* _Extracted page text data_:
* * * * * * *

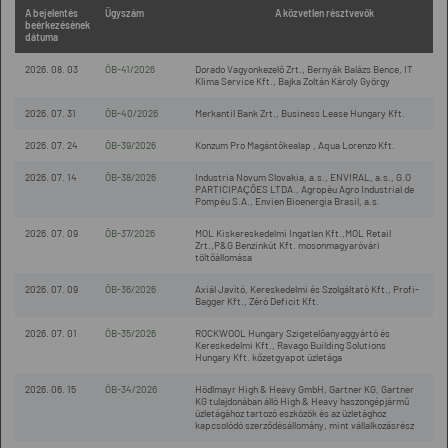
A bejelentés
Ügyszám
A közvetlen résztvevők
beérkezésének
dátuma
2026. 08. 03
ÖB-41/2026
Dorado Vagyonkezelő Zrt., Bernyák Balázs Bence, IT
Klima Service Kft., Bajka Zoltán Károly György
2026. 07. 31
ÖB-40/2026
Merkantil Bank Zrt., Business Lease Hungary Kft.
2026. 07. 24
ÖB-39/2026
Konzum Pro Magántőkealap , Aqua Lorenzo Kft.
2026. 07. 14
ÖB-38/2026
Industria Novum Slovakia, a.s., ENVIRAL, a.s., G.O
PARTICIPAÇÕES LTDA., Agropéu Agro Industrial de
Pompéu S.A., Envien Bioenergia Brasil, a.s.
2026. 07. 09
ÖB-37/2026
MOL Kiskereskedelmi Ingatlan Kft.,MOL Retail
Zrt.,P&G Benzinkút Kft. mosonmagyaróvári
töltőállomása
2026. 07. 09
ÖB-36/2026
Axiál Javító, Kereskedelmi és Szolgáltató Kft., Profi-
Bagger Kft., Zéró Deficit Kft.
2026. 07. 01
ÖB-35/2026
ROCKWOOL Hungary Szigetelőanyaggyártó és
Kereskedelmi Kft., Ravago Building Solutions
Hungary Kft. kőzetgyapot üzletága
2026. 06. 15
ÖB-34/2026
Hödlmayr High & Heavy GmbH, Gartner KG, Gartner
KG tulajdonában álló High & Heavy haszongépjármű
üzletágához tartozó eszközök és az üzletághoz
kapcsolódó szerződésállomány, mint vállalkozásrész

* * * * * * *

* _TASK STATEMENT_: Retype the records verbatim, but not their images.

* _RESPONSE_:
A bejelentés
Ügyszám
A közvetlen résztvevők
beérkezésének
dátuma
2026. 08. 03
ÖB-41/2026
Dorado Vagyonkezelő Zrt., Bernyák Balázs Bence, IT
Klima Service Kft., Bajka Zoltán Károly György
2026. 07. 31
ÖB-40/2026
Merkantil Bank Zrt., Business Lease Hungary Kft.
2026. 07. 24
ÖB-39/2026
Konzum Pro Magántőkealap , Aqua Lorenzo Kft.
2026. 07. 14
ÖB-38/2026
Industria Novum Slovakia, a.s., ENVIRAL, a.s., G.O
PARTICIPAÇÕES LTDA., Agropéu Agro Industrial de
Pompéu S.A., Envien Bioenergia Brasil, a.s.
2026. 07. 09
ÖB-37/2026
MOL Kiskereskedelmi Ingatlan Kft.,MOL Retail
Zrt.,P&G Benzinkút Kft. mosonmagyaróvári
töltőállomása
2026. 07. 09
ÖB-36/2026
Axiál Javító, Kereskedelmi és Szolgáltató Kft., Profi-
Bagger Kft., Zéró Deficit Kft.
2026. 07. 01
ÖB-35/2026
ROCKWOOL Hungary Szigetelőanyaggyártó és
Kereskedelmi Kft., Ravago Building Solutions
Hungary Kft. kőzetgyapot üzletága
2026. 06. 15
ÖB-34/2026
Hödlmayr High & Heavy GmbH, Gartner KG, Gartner
KG tulajdonában álló High & Heavy haszongépjármű
üzletágához tartozó eszközök és az üzletághoz
kapcsolódó szerződésállomány, mint vállalkozásrész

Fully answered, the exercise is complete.